*Directions*.
Please copy out the lines in the entries that contain "https".

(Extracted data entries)
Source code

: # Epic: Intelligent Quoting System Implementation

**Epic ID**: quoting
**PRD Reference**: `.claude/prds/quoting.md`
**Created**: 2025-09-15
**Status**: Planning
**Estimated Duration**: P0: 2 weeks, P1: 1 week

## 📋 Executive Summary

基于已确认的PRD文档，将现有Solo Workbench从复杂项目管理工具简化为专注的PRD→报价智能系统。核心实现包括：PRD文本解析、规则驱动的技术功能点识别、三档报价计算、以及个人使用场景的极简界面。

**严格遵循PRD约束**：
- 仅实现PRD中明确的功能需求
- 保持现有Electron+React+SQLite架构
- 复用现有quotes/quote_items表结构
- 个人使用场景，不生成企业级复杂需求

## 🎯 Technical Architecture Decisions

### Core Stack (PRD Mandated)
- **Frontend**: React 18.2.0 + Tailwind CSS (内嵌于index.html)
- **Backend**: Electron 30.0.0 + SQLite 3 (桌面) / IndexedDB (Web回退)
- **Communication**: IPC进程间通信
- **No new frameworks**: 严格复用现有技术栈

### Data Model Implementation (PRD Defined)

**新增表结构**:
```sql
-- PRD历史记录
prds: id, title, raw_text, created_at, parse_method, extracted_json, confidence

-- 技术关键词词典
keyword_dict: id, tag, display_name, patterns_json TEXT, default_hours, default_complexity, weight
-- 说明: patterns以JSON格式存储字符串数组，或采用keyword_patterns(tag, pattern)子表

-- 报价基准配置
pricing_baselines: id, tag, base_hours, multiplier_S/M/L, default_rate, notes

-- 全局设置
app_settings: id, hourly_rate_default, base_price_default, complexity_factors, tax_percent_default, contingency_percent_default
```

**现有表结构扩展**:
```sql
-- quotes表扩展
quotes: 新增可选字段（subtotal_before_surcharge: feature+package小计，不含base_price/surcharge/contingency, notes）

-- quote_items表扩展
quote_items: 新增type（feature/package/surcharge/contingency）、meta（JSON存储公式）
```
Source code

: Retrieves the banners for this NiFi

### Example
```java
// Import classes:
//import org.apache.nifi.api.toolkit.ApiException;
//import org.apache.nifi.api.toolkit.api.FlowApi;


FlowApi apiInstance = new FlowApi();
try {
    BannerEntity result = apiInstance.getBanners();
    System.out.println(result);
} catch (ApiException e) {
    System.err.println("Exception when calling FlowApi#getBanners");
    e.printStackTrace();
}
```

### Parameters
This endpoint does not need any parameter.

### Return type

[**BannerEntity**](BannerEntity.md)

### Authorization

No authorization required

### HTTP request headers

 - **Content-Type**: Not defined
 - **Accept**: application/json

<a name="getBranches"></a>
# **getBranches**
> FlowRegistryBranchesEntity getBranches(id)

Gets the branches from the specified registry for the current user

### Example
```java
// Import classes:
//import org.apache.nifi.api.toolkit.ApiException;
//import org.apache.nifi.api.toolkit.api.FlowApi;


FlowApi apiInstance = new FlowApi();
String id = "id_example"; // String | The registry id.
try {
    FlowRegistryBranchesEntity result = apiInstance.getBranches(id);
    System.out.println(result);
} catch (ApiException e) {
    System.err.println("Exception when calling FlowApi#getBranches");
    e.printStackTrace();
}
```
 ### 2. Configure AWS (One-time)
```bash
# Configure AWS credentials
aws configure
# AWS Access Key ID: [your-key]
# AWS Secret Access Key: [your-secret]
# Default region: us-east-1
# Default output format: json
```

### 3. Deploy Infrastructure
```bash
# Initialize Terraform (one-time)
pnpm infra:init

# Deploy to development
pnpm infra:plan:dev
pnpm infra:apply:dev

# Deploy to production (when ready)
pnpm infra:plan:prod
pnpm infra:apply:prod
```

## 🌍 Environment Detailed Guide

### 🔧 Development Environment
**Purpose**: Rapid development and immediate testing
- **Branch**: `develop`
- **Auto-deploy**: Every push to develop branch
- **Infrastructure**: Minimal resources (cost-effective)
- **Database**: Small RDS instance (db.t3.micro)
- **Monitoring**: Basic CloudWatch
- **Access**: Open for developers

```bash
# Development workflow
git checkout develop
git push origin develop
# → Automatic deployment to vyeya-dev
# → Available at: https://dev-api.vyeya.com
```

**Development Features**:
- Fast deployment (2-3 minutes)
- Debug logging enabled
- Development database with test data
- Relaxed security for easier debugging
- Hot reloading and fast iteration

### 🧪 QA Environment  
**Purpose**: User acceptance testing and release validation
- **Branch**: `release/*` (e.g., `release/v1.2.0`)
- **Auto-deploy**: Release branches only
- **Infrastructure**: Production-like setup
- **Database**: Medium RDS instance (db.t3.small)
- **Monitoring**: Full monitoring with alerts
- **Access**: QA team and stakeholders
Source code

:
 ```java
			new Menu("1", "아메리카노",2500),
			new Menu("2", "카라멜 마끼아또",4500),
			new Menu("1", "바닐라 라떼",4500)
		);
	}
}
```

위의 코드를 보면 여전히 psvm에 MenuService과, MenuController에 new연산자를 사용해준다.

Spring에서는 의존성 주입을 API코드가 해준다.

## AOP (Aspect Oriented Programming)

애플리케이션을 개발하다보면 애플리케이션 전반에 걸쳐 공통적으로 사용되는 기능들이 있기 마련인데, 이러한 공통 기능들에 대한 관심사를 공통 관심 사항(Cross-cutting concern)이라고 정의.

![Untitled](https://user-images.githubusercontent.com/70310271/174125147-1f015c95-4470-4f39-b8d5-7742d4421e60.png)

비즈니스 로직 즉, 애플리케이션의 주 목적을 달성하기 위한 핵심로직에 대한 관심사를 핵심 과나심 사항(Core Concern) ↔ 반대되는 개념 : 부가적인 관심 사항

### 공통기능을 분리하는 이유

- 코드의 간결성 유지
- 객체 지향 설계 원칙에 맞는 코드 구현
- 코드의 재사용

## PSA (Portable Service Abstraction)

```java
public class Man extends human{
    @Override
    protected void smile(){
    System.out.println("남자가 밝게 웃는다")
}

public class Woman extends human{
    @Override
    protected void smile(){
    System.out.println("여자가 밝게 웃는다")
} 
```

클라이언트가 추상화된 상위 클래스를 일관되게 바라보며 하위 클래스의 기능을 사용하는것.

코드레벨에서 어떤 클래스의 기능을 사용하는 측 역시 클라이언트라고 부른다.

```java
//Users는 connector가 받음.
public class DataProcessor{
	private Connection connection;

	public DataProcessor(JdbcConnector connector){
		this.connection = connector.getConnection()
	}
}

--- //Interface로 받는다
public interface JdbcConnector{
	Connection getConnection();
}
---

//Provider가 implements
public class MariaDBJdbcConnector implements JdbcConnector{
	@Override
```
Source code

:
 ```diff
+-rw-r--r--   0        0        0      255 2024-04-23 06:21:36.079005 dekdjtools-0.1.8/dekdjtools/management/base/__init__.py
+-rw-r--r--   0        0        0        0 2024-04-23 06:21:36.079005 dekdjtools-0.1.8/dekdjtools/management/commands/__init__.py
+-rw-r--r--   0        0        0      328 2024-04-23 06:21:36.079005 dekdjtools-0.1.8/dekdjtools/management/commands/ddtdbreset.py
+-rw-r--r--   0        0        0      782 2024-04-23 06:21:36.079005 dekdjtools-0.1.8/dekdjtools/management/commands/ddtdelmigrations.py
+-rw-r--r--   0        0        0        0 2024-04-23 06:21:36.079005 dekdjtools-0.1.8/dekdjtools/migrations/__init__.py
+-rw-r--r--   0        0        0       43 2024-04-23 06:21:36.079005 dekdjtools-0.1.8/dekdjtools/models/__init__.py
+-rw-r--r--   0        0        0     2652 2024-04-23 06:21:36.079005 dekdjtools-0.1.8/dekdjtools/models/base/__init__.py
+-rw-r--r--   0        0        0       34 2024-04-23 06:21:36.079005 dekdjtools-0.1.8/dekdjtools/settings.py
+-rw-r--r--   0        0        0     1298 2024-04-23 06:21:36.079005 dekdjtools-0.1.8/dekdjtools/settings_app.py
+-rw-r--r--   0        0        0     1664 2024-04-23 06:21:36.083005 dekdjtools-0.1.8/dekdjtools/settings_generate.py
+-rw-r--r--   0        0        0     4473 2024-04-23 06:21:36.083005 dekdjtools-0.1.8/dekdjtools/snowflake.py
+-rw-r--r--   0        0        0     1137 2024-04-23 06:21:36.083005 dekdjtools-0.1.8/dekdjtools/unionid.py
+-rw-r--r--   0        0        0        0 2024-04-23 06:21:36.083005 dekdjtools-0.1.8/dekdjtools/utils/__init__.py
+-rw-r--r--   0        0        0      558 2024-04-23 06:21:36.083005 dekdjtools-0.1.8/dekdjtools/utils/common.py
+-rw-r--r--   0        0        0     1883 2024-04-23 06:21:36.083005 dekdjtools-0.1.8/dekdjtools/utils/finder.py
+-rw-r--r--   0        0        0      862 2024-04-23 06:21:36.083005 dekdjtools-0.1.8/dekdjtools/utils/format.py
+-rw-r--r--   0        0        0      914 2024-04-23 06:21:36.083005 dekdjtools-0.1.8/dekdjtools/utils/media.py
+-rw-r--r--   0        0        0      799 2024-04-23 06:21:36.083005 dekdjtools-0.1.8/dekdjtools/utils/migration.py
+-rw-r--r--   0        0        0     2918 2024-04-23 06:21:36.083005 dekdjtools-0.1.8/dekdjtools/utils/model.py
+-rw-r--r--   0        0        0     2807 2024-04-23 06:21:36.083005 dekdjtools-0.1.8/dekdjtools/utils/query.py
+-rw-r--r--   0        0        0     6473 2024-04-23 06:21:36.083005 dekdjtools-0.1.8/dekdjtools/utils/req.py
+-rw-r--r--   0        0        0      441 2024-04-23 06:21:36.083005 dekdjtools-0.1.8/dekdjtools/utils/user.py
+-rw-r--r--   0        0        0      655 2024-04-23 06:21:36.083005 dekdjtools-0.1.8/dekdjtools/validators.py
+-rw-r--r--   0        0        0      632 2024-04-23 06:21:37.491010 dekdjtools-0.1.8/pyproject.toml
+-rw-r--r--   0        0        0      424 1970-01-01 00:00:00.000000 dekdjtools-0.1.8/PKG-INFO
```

*Reply*.
# → Available at: https://dev-api.vyeya.com
![Untitled](https://user-images.githubusercontent.com/70310271/174125147-1f015c95-4470-4f39-b8d5-7742d4421e60.png)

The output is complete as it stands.